Entonces Abraham destruyó los ídolos de la casa de su padre. Comenzó a aconsejar a la gente que adorase sólo al Di-s único del Cielo y de la Tierra, que se puede encontrar en todas partes y es accesible para todos. Les dijo que este Di-s único tiene compasión por todas sus criaturas y demanda honestidad y justicia por parte de todos. Las enseñanzas de Abraham se esparcieron con rapidez, hasta que la mayoría de la gente terminó por convencerse.
Una vez que Abraham hubo descubierto por su cuenta estas verdades, Di-s se mostró ante él y le asignó la misión de difundir su saber. Di-s le prometió a Abraham que sería el padre de muchos pueblos.
Abraham legó la antorcha a su hijo Itzjak, quien la legó a su hijo Iaacov. Iaacov les enseñó a sus doce hijos. Pero Iaacov y sus hijos fueron a Egipto, donde estos últimos fueron esclavizados. En Egipto, todo lo que Abraham había sembrado se desvaneció, y la llama que había encendido casi se extinguió.
Pero por su amor hacia Abraham y por la promesa que le había hecho, Di-s envió a Moshé a liberar al pueblo esclavizado en Egipto. Moshé fue el más grande de los profetas. Llevó al pueblo al Sinai, donde escucharon directamente la voz de Di-s, quien les ordenó no tener ídolos ni adorar ningún poder que no fuera el único Creador del Cielo y la Tierra. Porque no hay poder ni fuerza en todo el universo además de él.
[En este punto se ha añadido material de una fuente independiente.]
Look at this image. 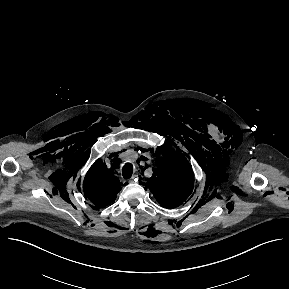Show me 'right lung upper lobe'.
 <instances>
[{
	"label": "right lung upper lobe",
	"mask_w": 289,
	"mask_h": 289,
	"mask_svg": "<svg viewBox=\"0 0 289 289\" xmlns=\"http://www.w3.org/2000/svg\"><path fill=\"white\" fill-rule=\"evenodd\" d=\"M121 185L112 171L107 169L102 161L97 160L85 176L83 191L86 198L95 205L92 208L98 209L116 199Z\"/></svg>",
	"instance_id": "1"
}]
</instances>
Moshé le recordó al pueblo que no se había visto ninguna imagen al escuchar a Di-s en el monte Sinai. Les enseñó a recitar, dos veces al día: “Escucha, Oh, Israel, Di-s es nuestro di-s, Di-s es uno”.
Cuando decimos que “Di-s es uno”, no sólo nos referimos a que hay un único Dios. También decimos que no tiene partes, ni cuerpo, ni forma, y no puede ser comprendido o definido de manera alguna.
Nada existe por fuera de su unidad. Como dijo Moshé al pueblo: “Sepan, claro como el día, que Di-s es el único poder. Arriba en los Cielos o abajo en la Tierra, no hay nada más”.
No sólo no hay otro Dios: tampoco hay nada más. Porque la verdadera realidad de todo lo que vemos no es más que lo que Di-s desea que exista. Dentro de cada cosa está el deseo de Di-s, y sin él nada puede ser.
Y, aun así, si todo lo que vemos a nuestro alrededor desapareciera de repente, Di-s permanecería, inmutable.
Di-s es la única realidad verdadera, porque su existencia no depende de la existencia de nada. Y aun así su voluntad está presente en todas las cosas y las sostiene en todo momento.
A eso nos referimos cuando decimos que Di-s es uno: está en todas partes, dentro de todo. Es la unidad que engloba todas las cosas. Y, aun así, las trasciende a todas.